For years, I’ve written articles about the power therapy dogs have over people with dementia, loneliness and behavioral problems. My own sweet springer spaniel was a certified service dog I’d take to nursing homes.
Of course, you don’t have to have any of those issues to find them comforting. (When my father was dying, he asked for my dog.)
So my human ears perked up when I read that a federal regulation that went into effect last week still does not fund service dogs for veterans with mental health issues like post-traumatic stress disorder (PTSD), triggered by an event such as combat. The only time it is covered is if the vet also has a visual, hearing or mobility impairment.
Yet PTSD among vets is pervasive. In fiscal year 2011, 476,515 vets with a confirmed PTSD diagnosis received treatment in VA medical centers and clinics. This number has risen yearly — in FY 2006, 271,976 vets were treated in VA centers. These figures include veterans from all eras.
And, those are just the figures for those who sought treatment. According to a report from the Institute of Medicine of the National Academies, 13 to 20 percent of the 2.6 million vets who served in Iraq or Afghanistan since 2001 may have PTSD.
Other disappointing dog news:
A national study assessing the benefits of providing service dogs to vets with mental health conditions (think PTSD) has suffered a setback. Background first: The National Defense Authorization Act for Fiscal Year 2010 had charged the Department of Veterans Affairs with conducting that research study. The VA chose the Tampa VA Medical Center as the study site.
Currently, 17 vets have been paired with service dogs participating in the study. The VA will continue to follow this group. That’s good. But any new pairings of PTSD vets and dogs has been suspended. According to Mark Ballesteros, a VA spokesman, it’s because of “concerns for the health of the dogs at the vendor’s facility and other contract violations. We are working on a new plan to carry out this research with additional pairings potentially in multiple locations.”

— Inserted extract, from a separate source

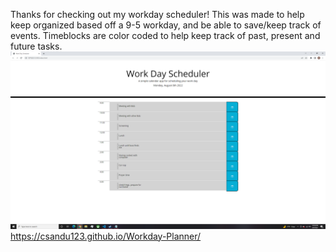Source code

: Thanks for checking out my workday scheduler! This was made to help keep organized based off a 9-5 workday, and be able to save/keep track of events. Timeblocks are color coded to help keep track of past, present and future tasks. 
![](Screenshot%20(45).png)
https://csandu123.github.io/Workday-Planner/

That is making a lot of people who run in therapy dog circles unhappy. Here’s the reaction from the American Humane Association: “With the epidemic of suicide rates for returning veterans, many of whom suffer from post-traumatic stress disorder, we need to provide alternative therapies for healing from the stresses of the battlefield,” says AHA President and CEO Robin Ganzert.
And the response from Amy McCullough, AHA’s national director of animal-assisted therapy: “Studies show that interacting with dogs has a positive psychosocial effect on people with psychiatric disorders. Animals are sources of comfort and companionship, and PTSD service dogs are trained to perform specific tasks in order to help their owners manage their PTSD symptoms.”
The suspension of additional service dogs for the VA study will undoubtedly delay data and results likely to show their value. And that means Uncle Sam will not be picking up the tab for vets with mental health conditions who may be helped by service dogs anytime soon.